*Reading text:*
• • • • •

Avoiding the 100% Penalty

For the businessman and his accountant, banker and attorney, the 100% penalty under Section 6672 of the Internal Revenue Code(1) can be a terrifying prospect if a business goes sour. Under Section 6672, a "responsible person" with the duty of collecting, accounting for or paying certain employment and excise taxes to the IRS will be held personally responsible for the taxes not remitted. If there is more than one responsible person, each will be held liable for the entire amount. The IRS can only collect the unpaid taxes once, however. Although criminal liability is also possible in egregious cases, this article will deal with the more common civil penalty.

Which Taxes?

The taxes at issue are the employees' share of FICA (Social Security) taxes, withheld income taxes, railroad retirement taxes, collected excise taxes and withheld tax on nonresident aliens, foreign corporations and foreign partners. Once the employer or collector files a return with the IRS, the government generally has three years from the filing of the return to assess the penalty. After the penalty is assessed, the IRS must collect it within 10 years unless it files suit and obtains a judgment. If no return is filed, the penalty can be assessed at any time.

How Liability Arises

Typically, a business will experience cash flow problems and pay employees, suppliers and other creditors while ignoring the IRS. Unfortunately, while bankruptcy may be the cure for ordinary commercial debts, it will not prevent the IRS from assessing the 100% penalty against any or all of the persons deemed responsible for the nonpayment of the taxes. For these persons, personal bankruptcy is no help either, as the responsible persons can include individuals, trusts, estates, associations, partnerships, companies and corporations.

Once the IRS determines that the taxes are delinquent and its collection notices have failed, the matter will be assigned to a revenue officer in the district where the business is located. The revenue officer will obtain from the state secretary of state a listing of a corporation's officers and interview them, either voluntarily or by a summons. The revenue officer will complete a Form 4180 (Report of Interview Held with Persons Relative to Recommendation of 100% Penalty Assessments) and ask the following key questions:

1. What title did you hold with the corporation? 2. What were your duties? 3. What non-officers had authority over the company's finances? 4. Did anyone discuss the nonpayment of taxes? When? 5. What other bills were paid while the taxes were owing? 6. Who had check-signing authority? 7. Did anyone provide the corporation with funds to pay payroll without paying the taxes?

The Chosen Ones

The most important thing to remember about Section 6672 is that it is a tax collection device. Thus, the revenue officer will prefer to go where there is money available. This is how the banker, financial consultant, lawyer or accountant for the business can land in trouble.

• • • • •

*Data under study:*
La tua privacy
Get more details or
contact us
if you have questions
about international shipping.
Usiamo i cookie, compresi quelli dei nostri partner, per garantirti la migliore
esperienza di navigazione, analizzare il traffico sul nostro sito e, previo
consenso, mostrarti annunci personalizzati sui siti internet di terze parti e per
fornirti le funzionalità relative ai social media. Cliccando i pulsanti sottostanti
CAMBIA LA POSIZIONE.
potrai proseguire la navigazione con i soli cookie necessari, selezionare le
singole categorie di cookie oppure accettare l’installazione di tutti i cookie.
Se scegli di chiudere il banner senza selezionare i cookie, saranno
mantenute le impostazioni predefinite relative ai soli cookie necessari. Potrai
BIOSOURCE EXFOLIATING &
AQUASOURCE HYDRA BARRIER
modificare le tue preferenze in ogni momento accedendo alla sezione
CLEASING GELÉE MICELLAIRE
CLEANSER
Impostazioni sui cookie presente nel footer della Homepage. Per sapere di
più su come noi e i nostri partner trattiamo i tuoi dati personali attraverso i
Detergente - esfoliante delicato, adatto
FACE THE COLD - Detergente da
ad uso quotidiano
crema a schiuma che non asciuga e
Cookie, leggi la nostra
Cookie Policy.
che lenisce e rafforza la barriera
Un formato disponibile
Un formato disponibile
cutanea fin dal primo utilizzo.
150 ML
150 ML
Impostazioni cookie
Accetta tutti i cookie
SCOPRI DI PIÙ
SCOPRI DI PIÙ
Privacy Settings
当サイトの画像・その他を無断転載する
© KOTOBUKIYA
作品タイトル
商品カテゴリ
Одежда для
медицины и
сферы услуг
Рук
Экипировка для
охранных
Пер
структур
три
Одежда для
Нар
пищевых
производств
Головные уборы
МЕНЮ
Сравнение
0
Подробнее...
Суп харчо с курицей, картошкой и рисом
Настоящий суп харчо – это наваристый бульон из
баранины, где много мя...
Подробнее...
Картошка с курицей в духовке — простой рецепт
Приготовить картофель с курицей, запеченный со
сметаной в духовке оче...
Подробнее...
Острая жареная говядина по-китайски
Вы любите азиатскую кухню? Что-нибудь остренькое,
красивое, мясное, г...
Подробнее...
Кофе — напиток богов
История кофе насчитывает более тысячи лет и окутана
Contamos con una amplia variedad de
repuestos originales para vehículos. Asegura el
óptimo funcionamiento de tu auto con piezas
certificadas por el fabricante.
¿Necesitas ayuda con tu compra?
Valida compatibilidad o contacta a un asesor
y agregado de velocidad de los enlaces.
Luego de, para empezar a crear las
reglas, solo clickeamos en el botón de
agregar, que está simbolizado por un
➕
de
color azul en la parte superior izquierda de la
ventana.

• • • • •

*What is needed:*
Retype the part of the 100% penalty article starting at "The taxes at" and ending at "at any time.".

*Solution for this task:*
The taxes at issue are the employees' share of FICA (Social Security) taxes, withheld income taxes, railroad retirement taxes, collected excise taxes and withheld tax on nonresident aliens, foreign corporations and foreign partners. Once the employer or collector files a return with the IRS, the government generally has three years from the filing of the return to assess the penalty. After the penalty is assessed, the IRS must collect it within 10 years unless it files suit and obtains a judgment. If no return is filed, the penalty can be assessed at any time.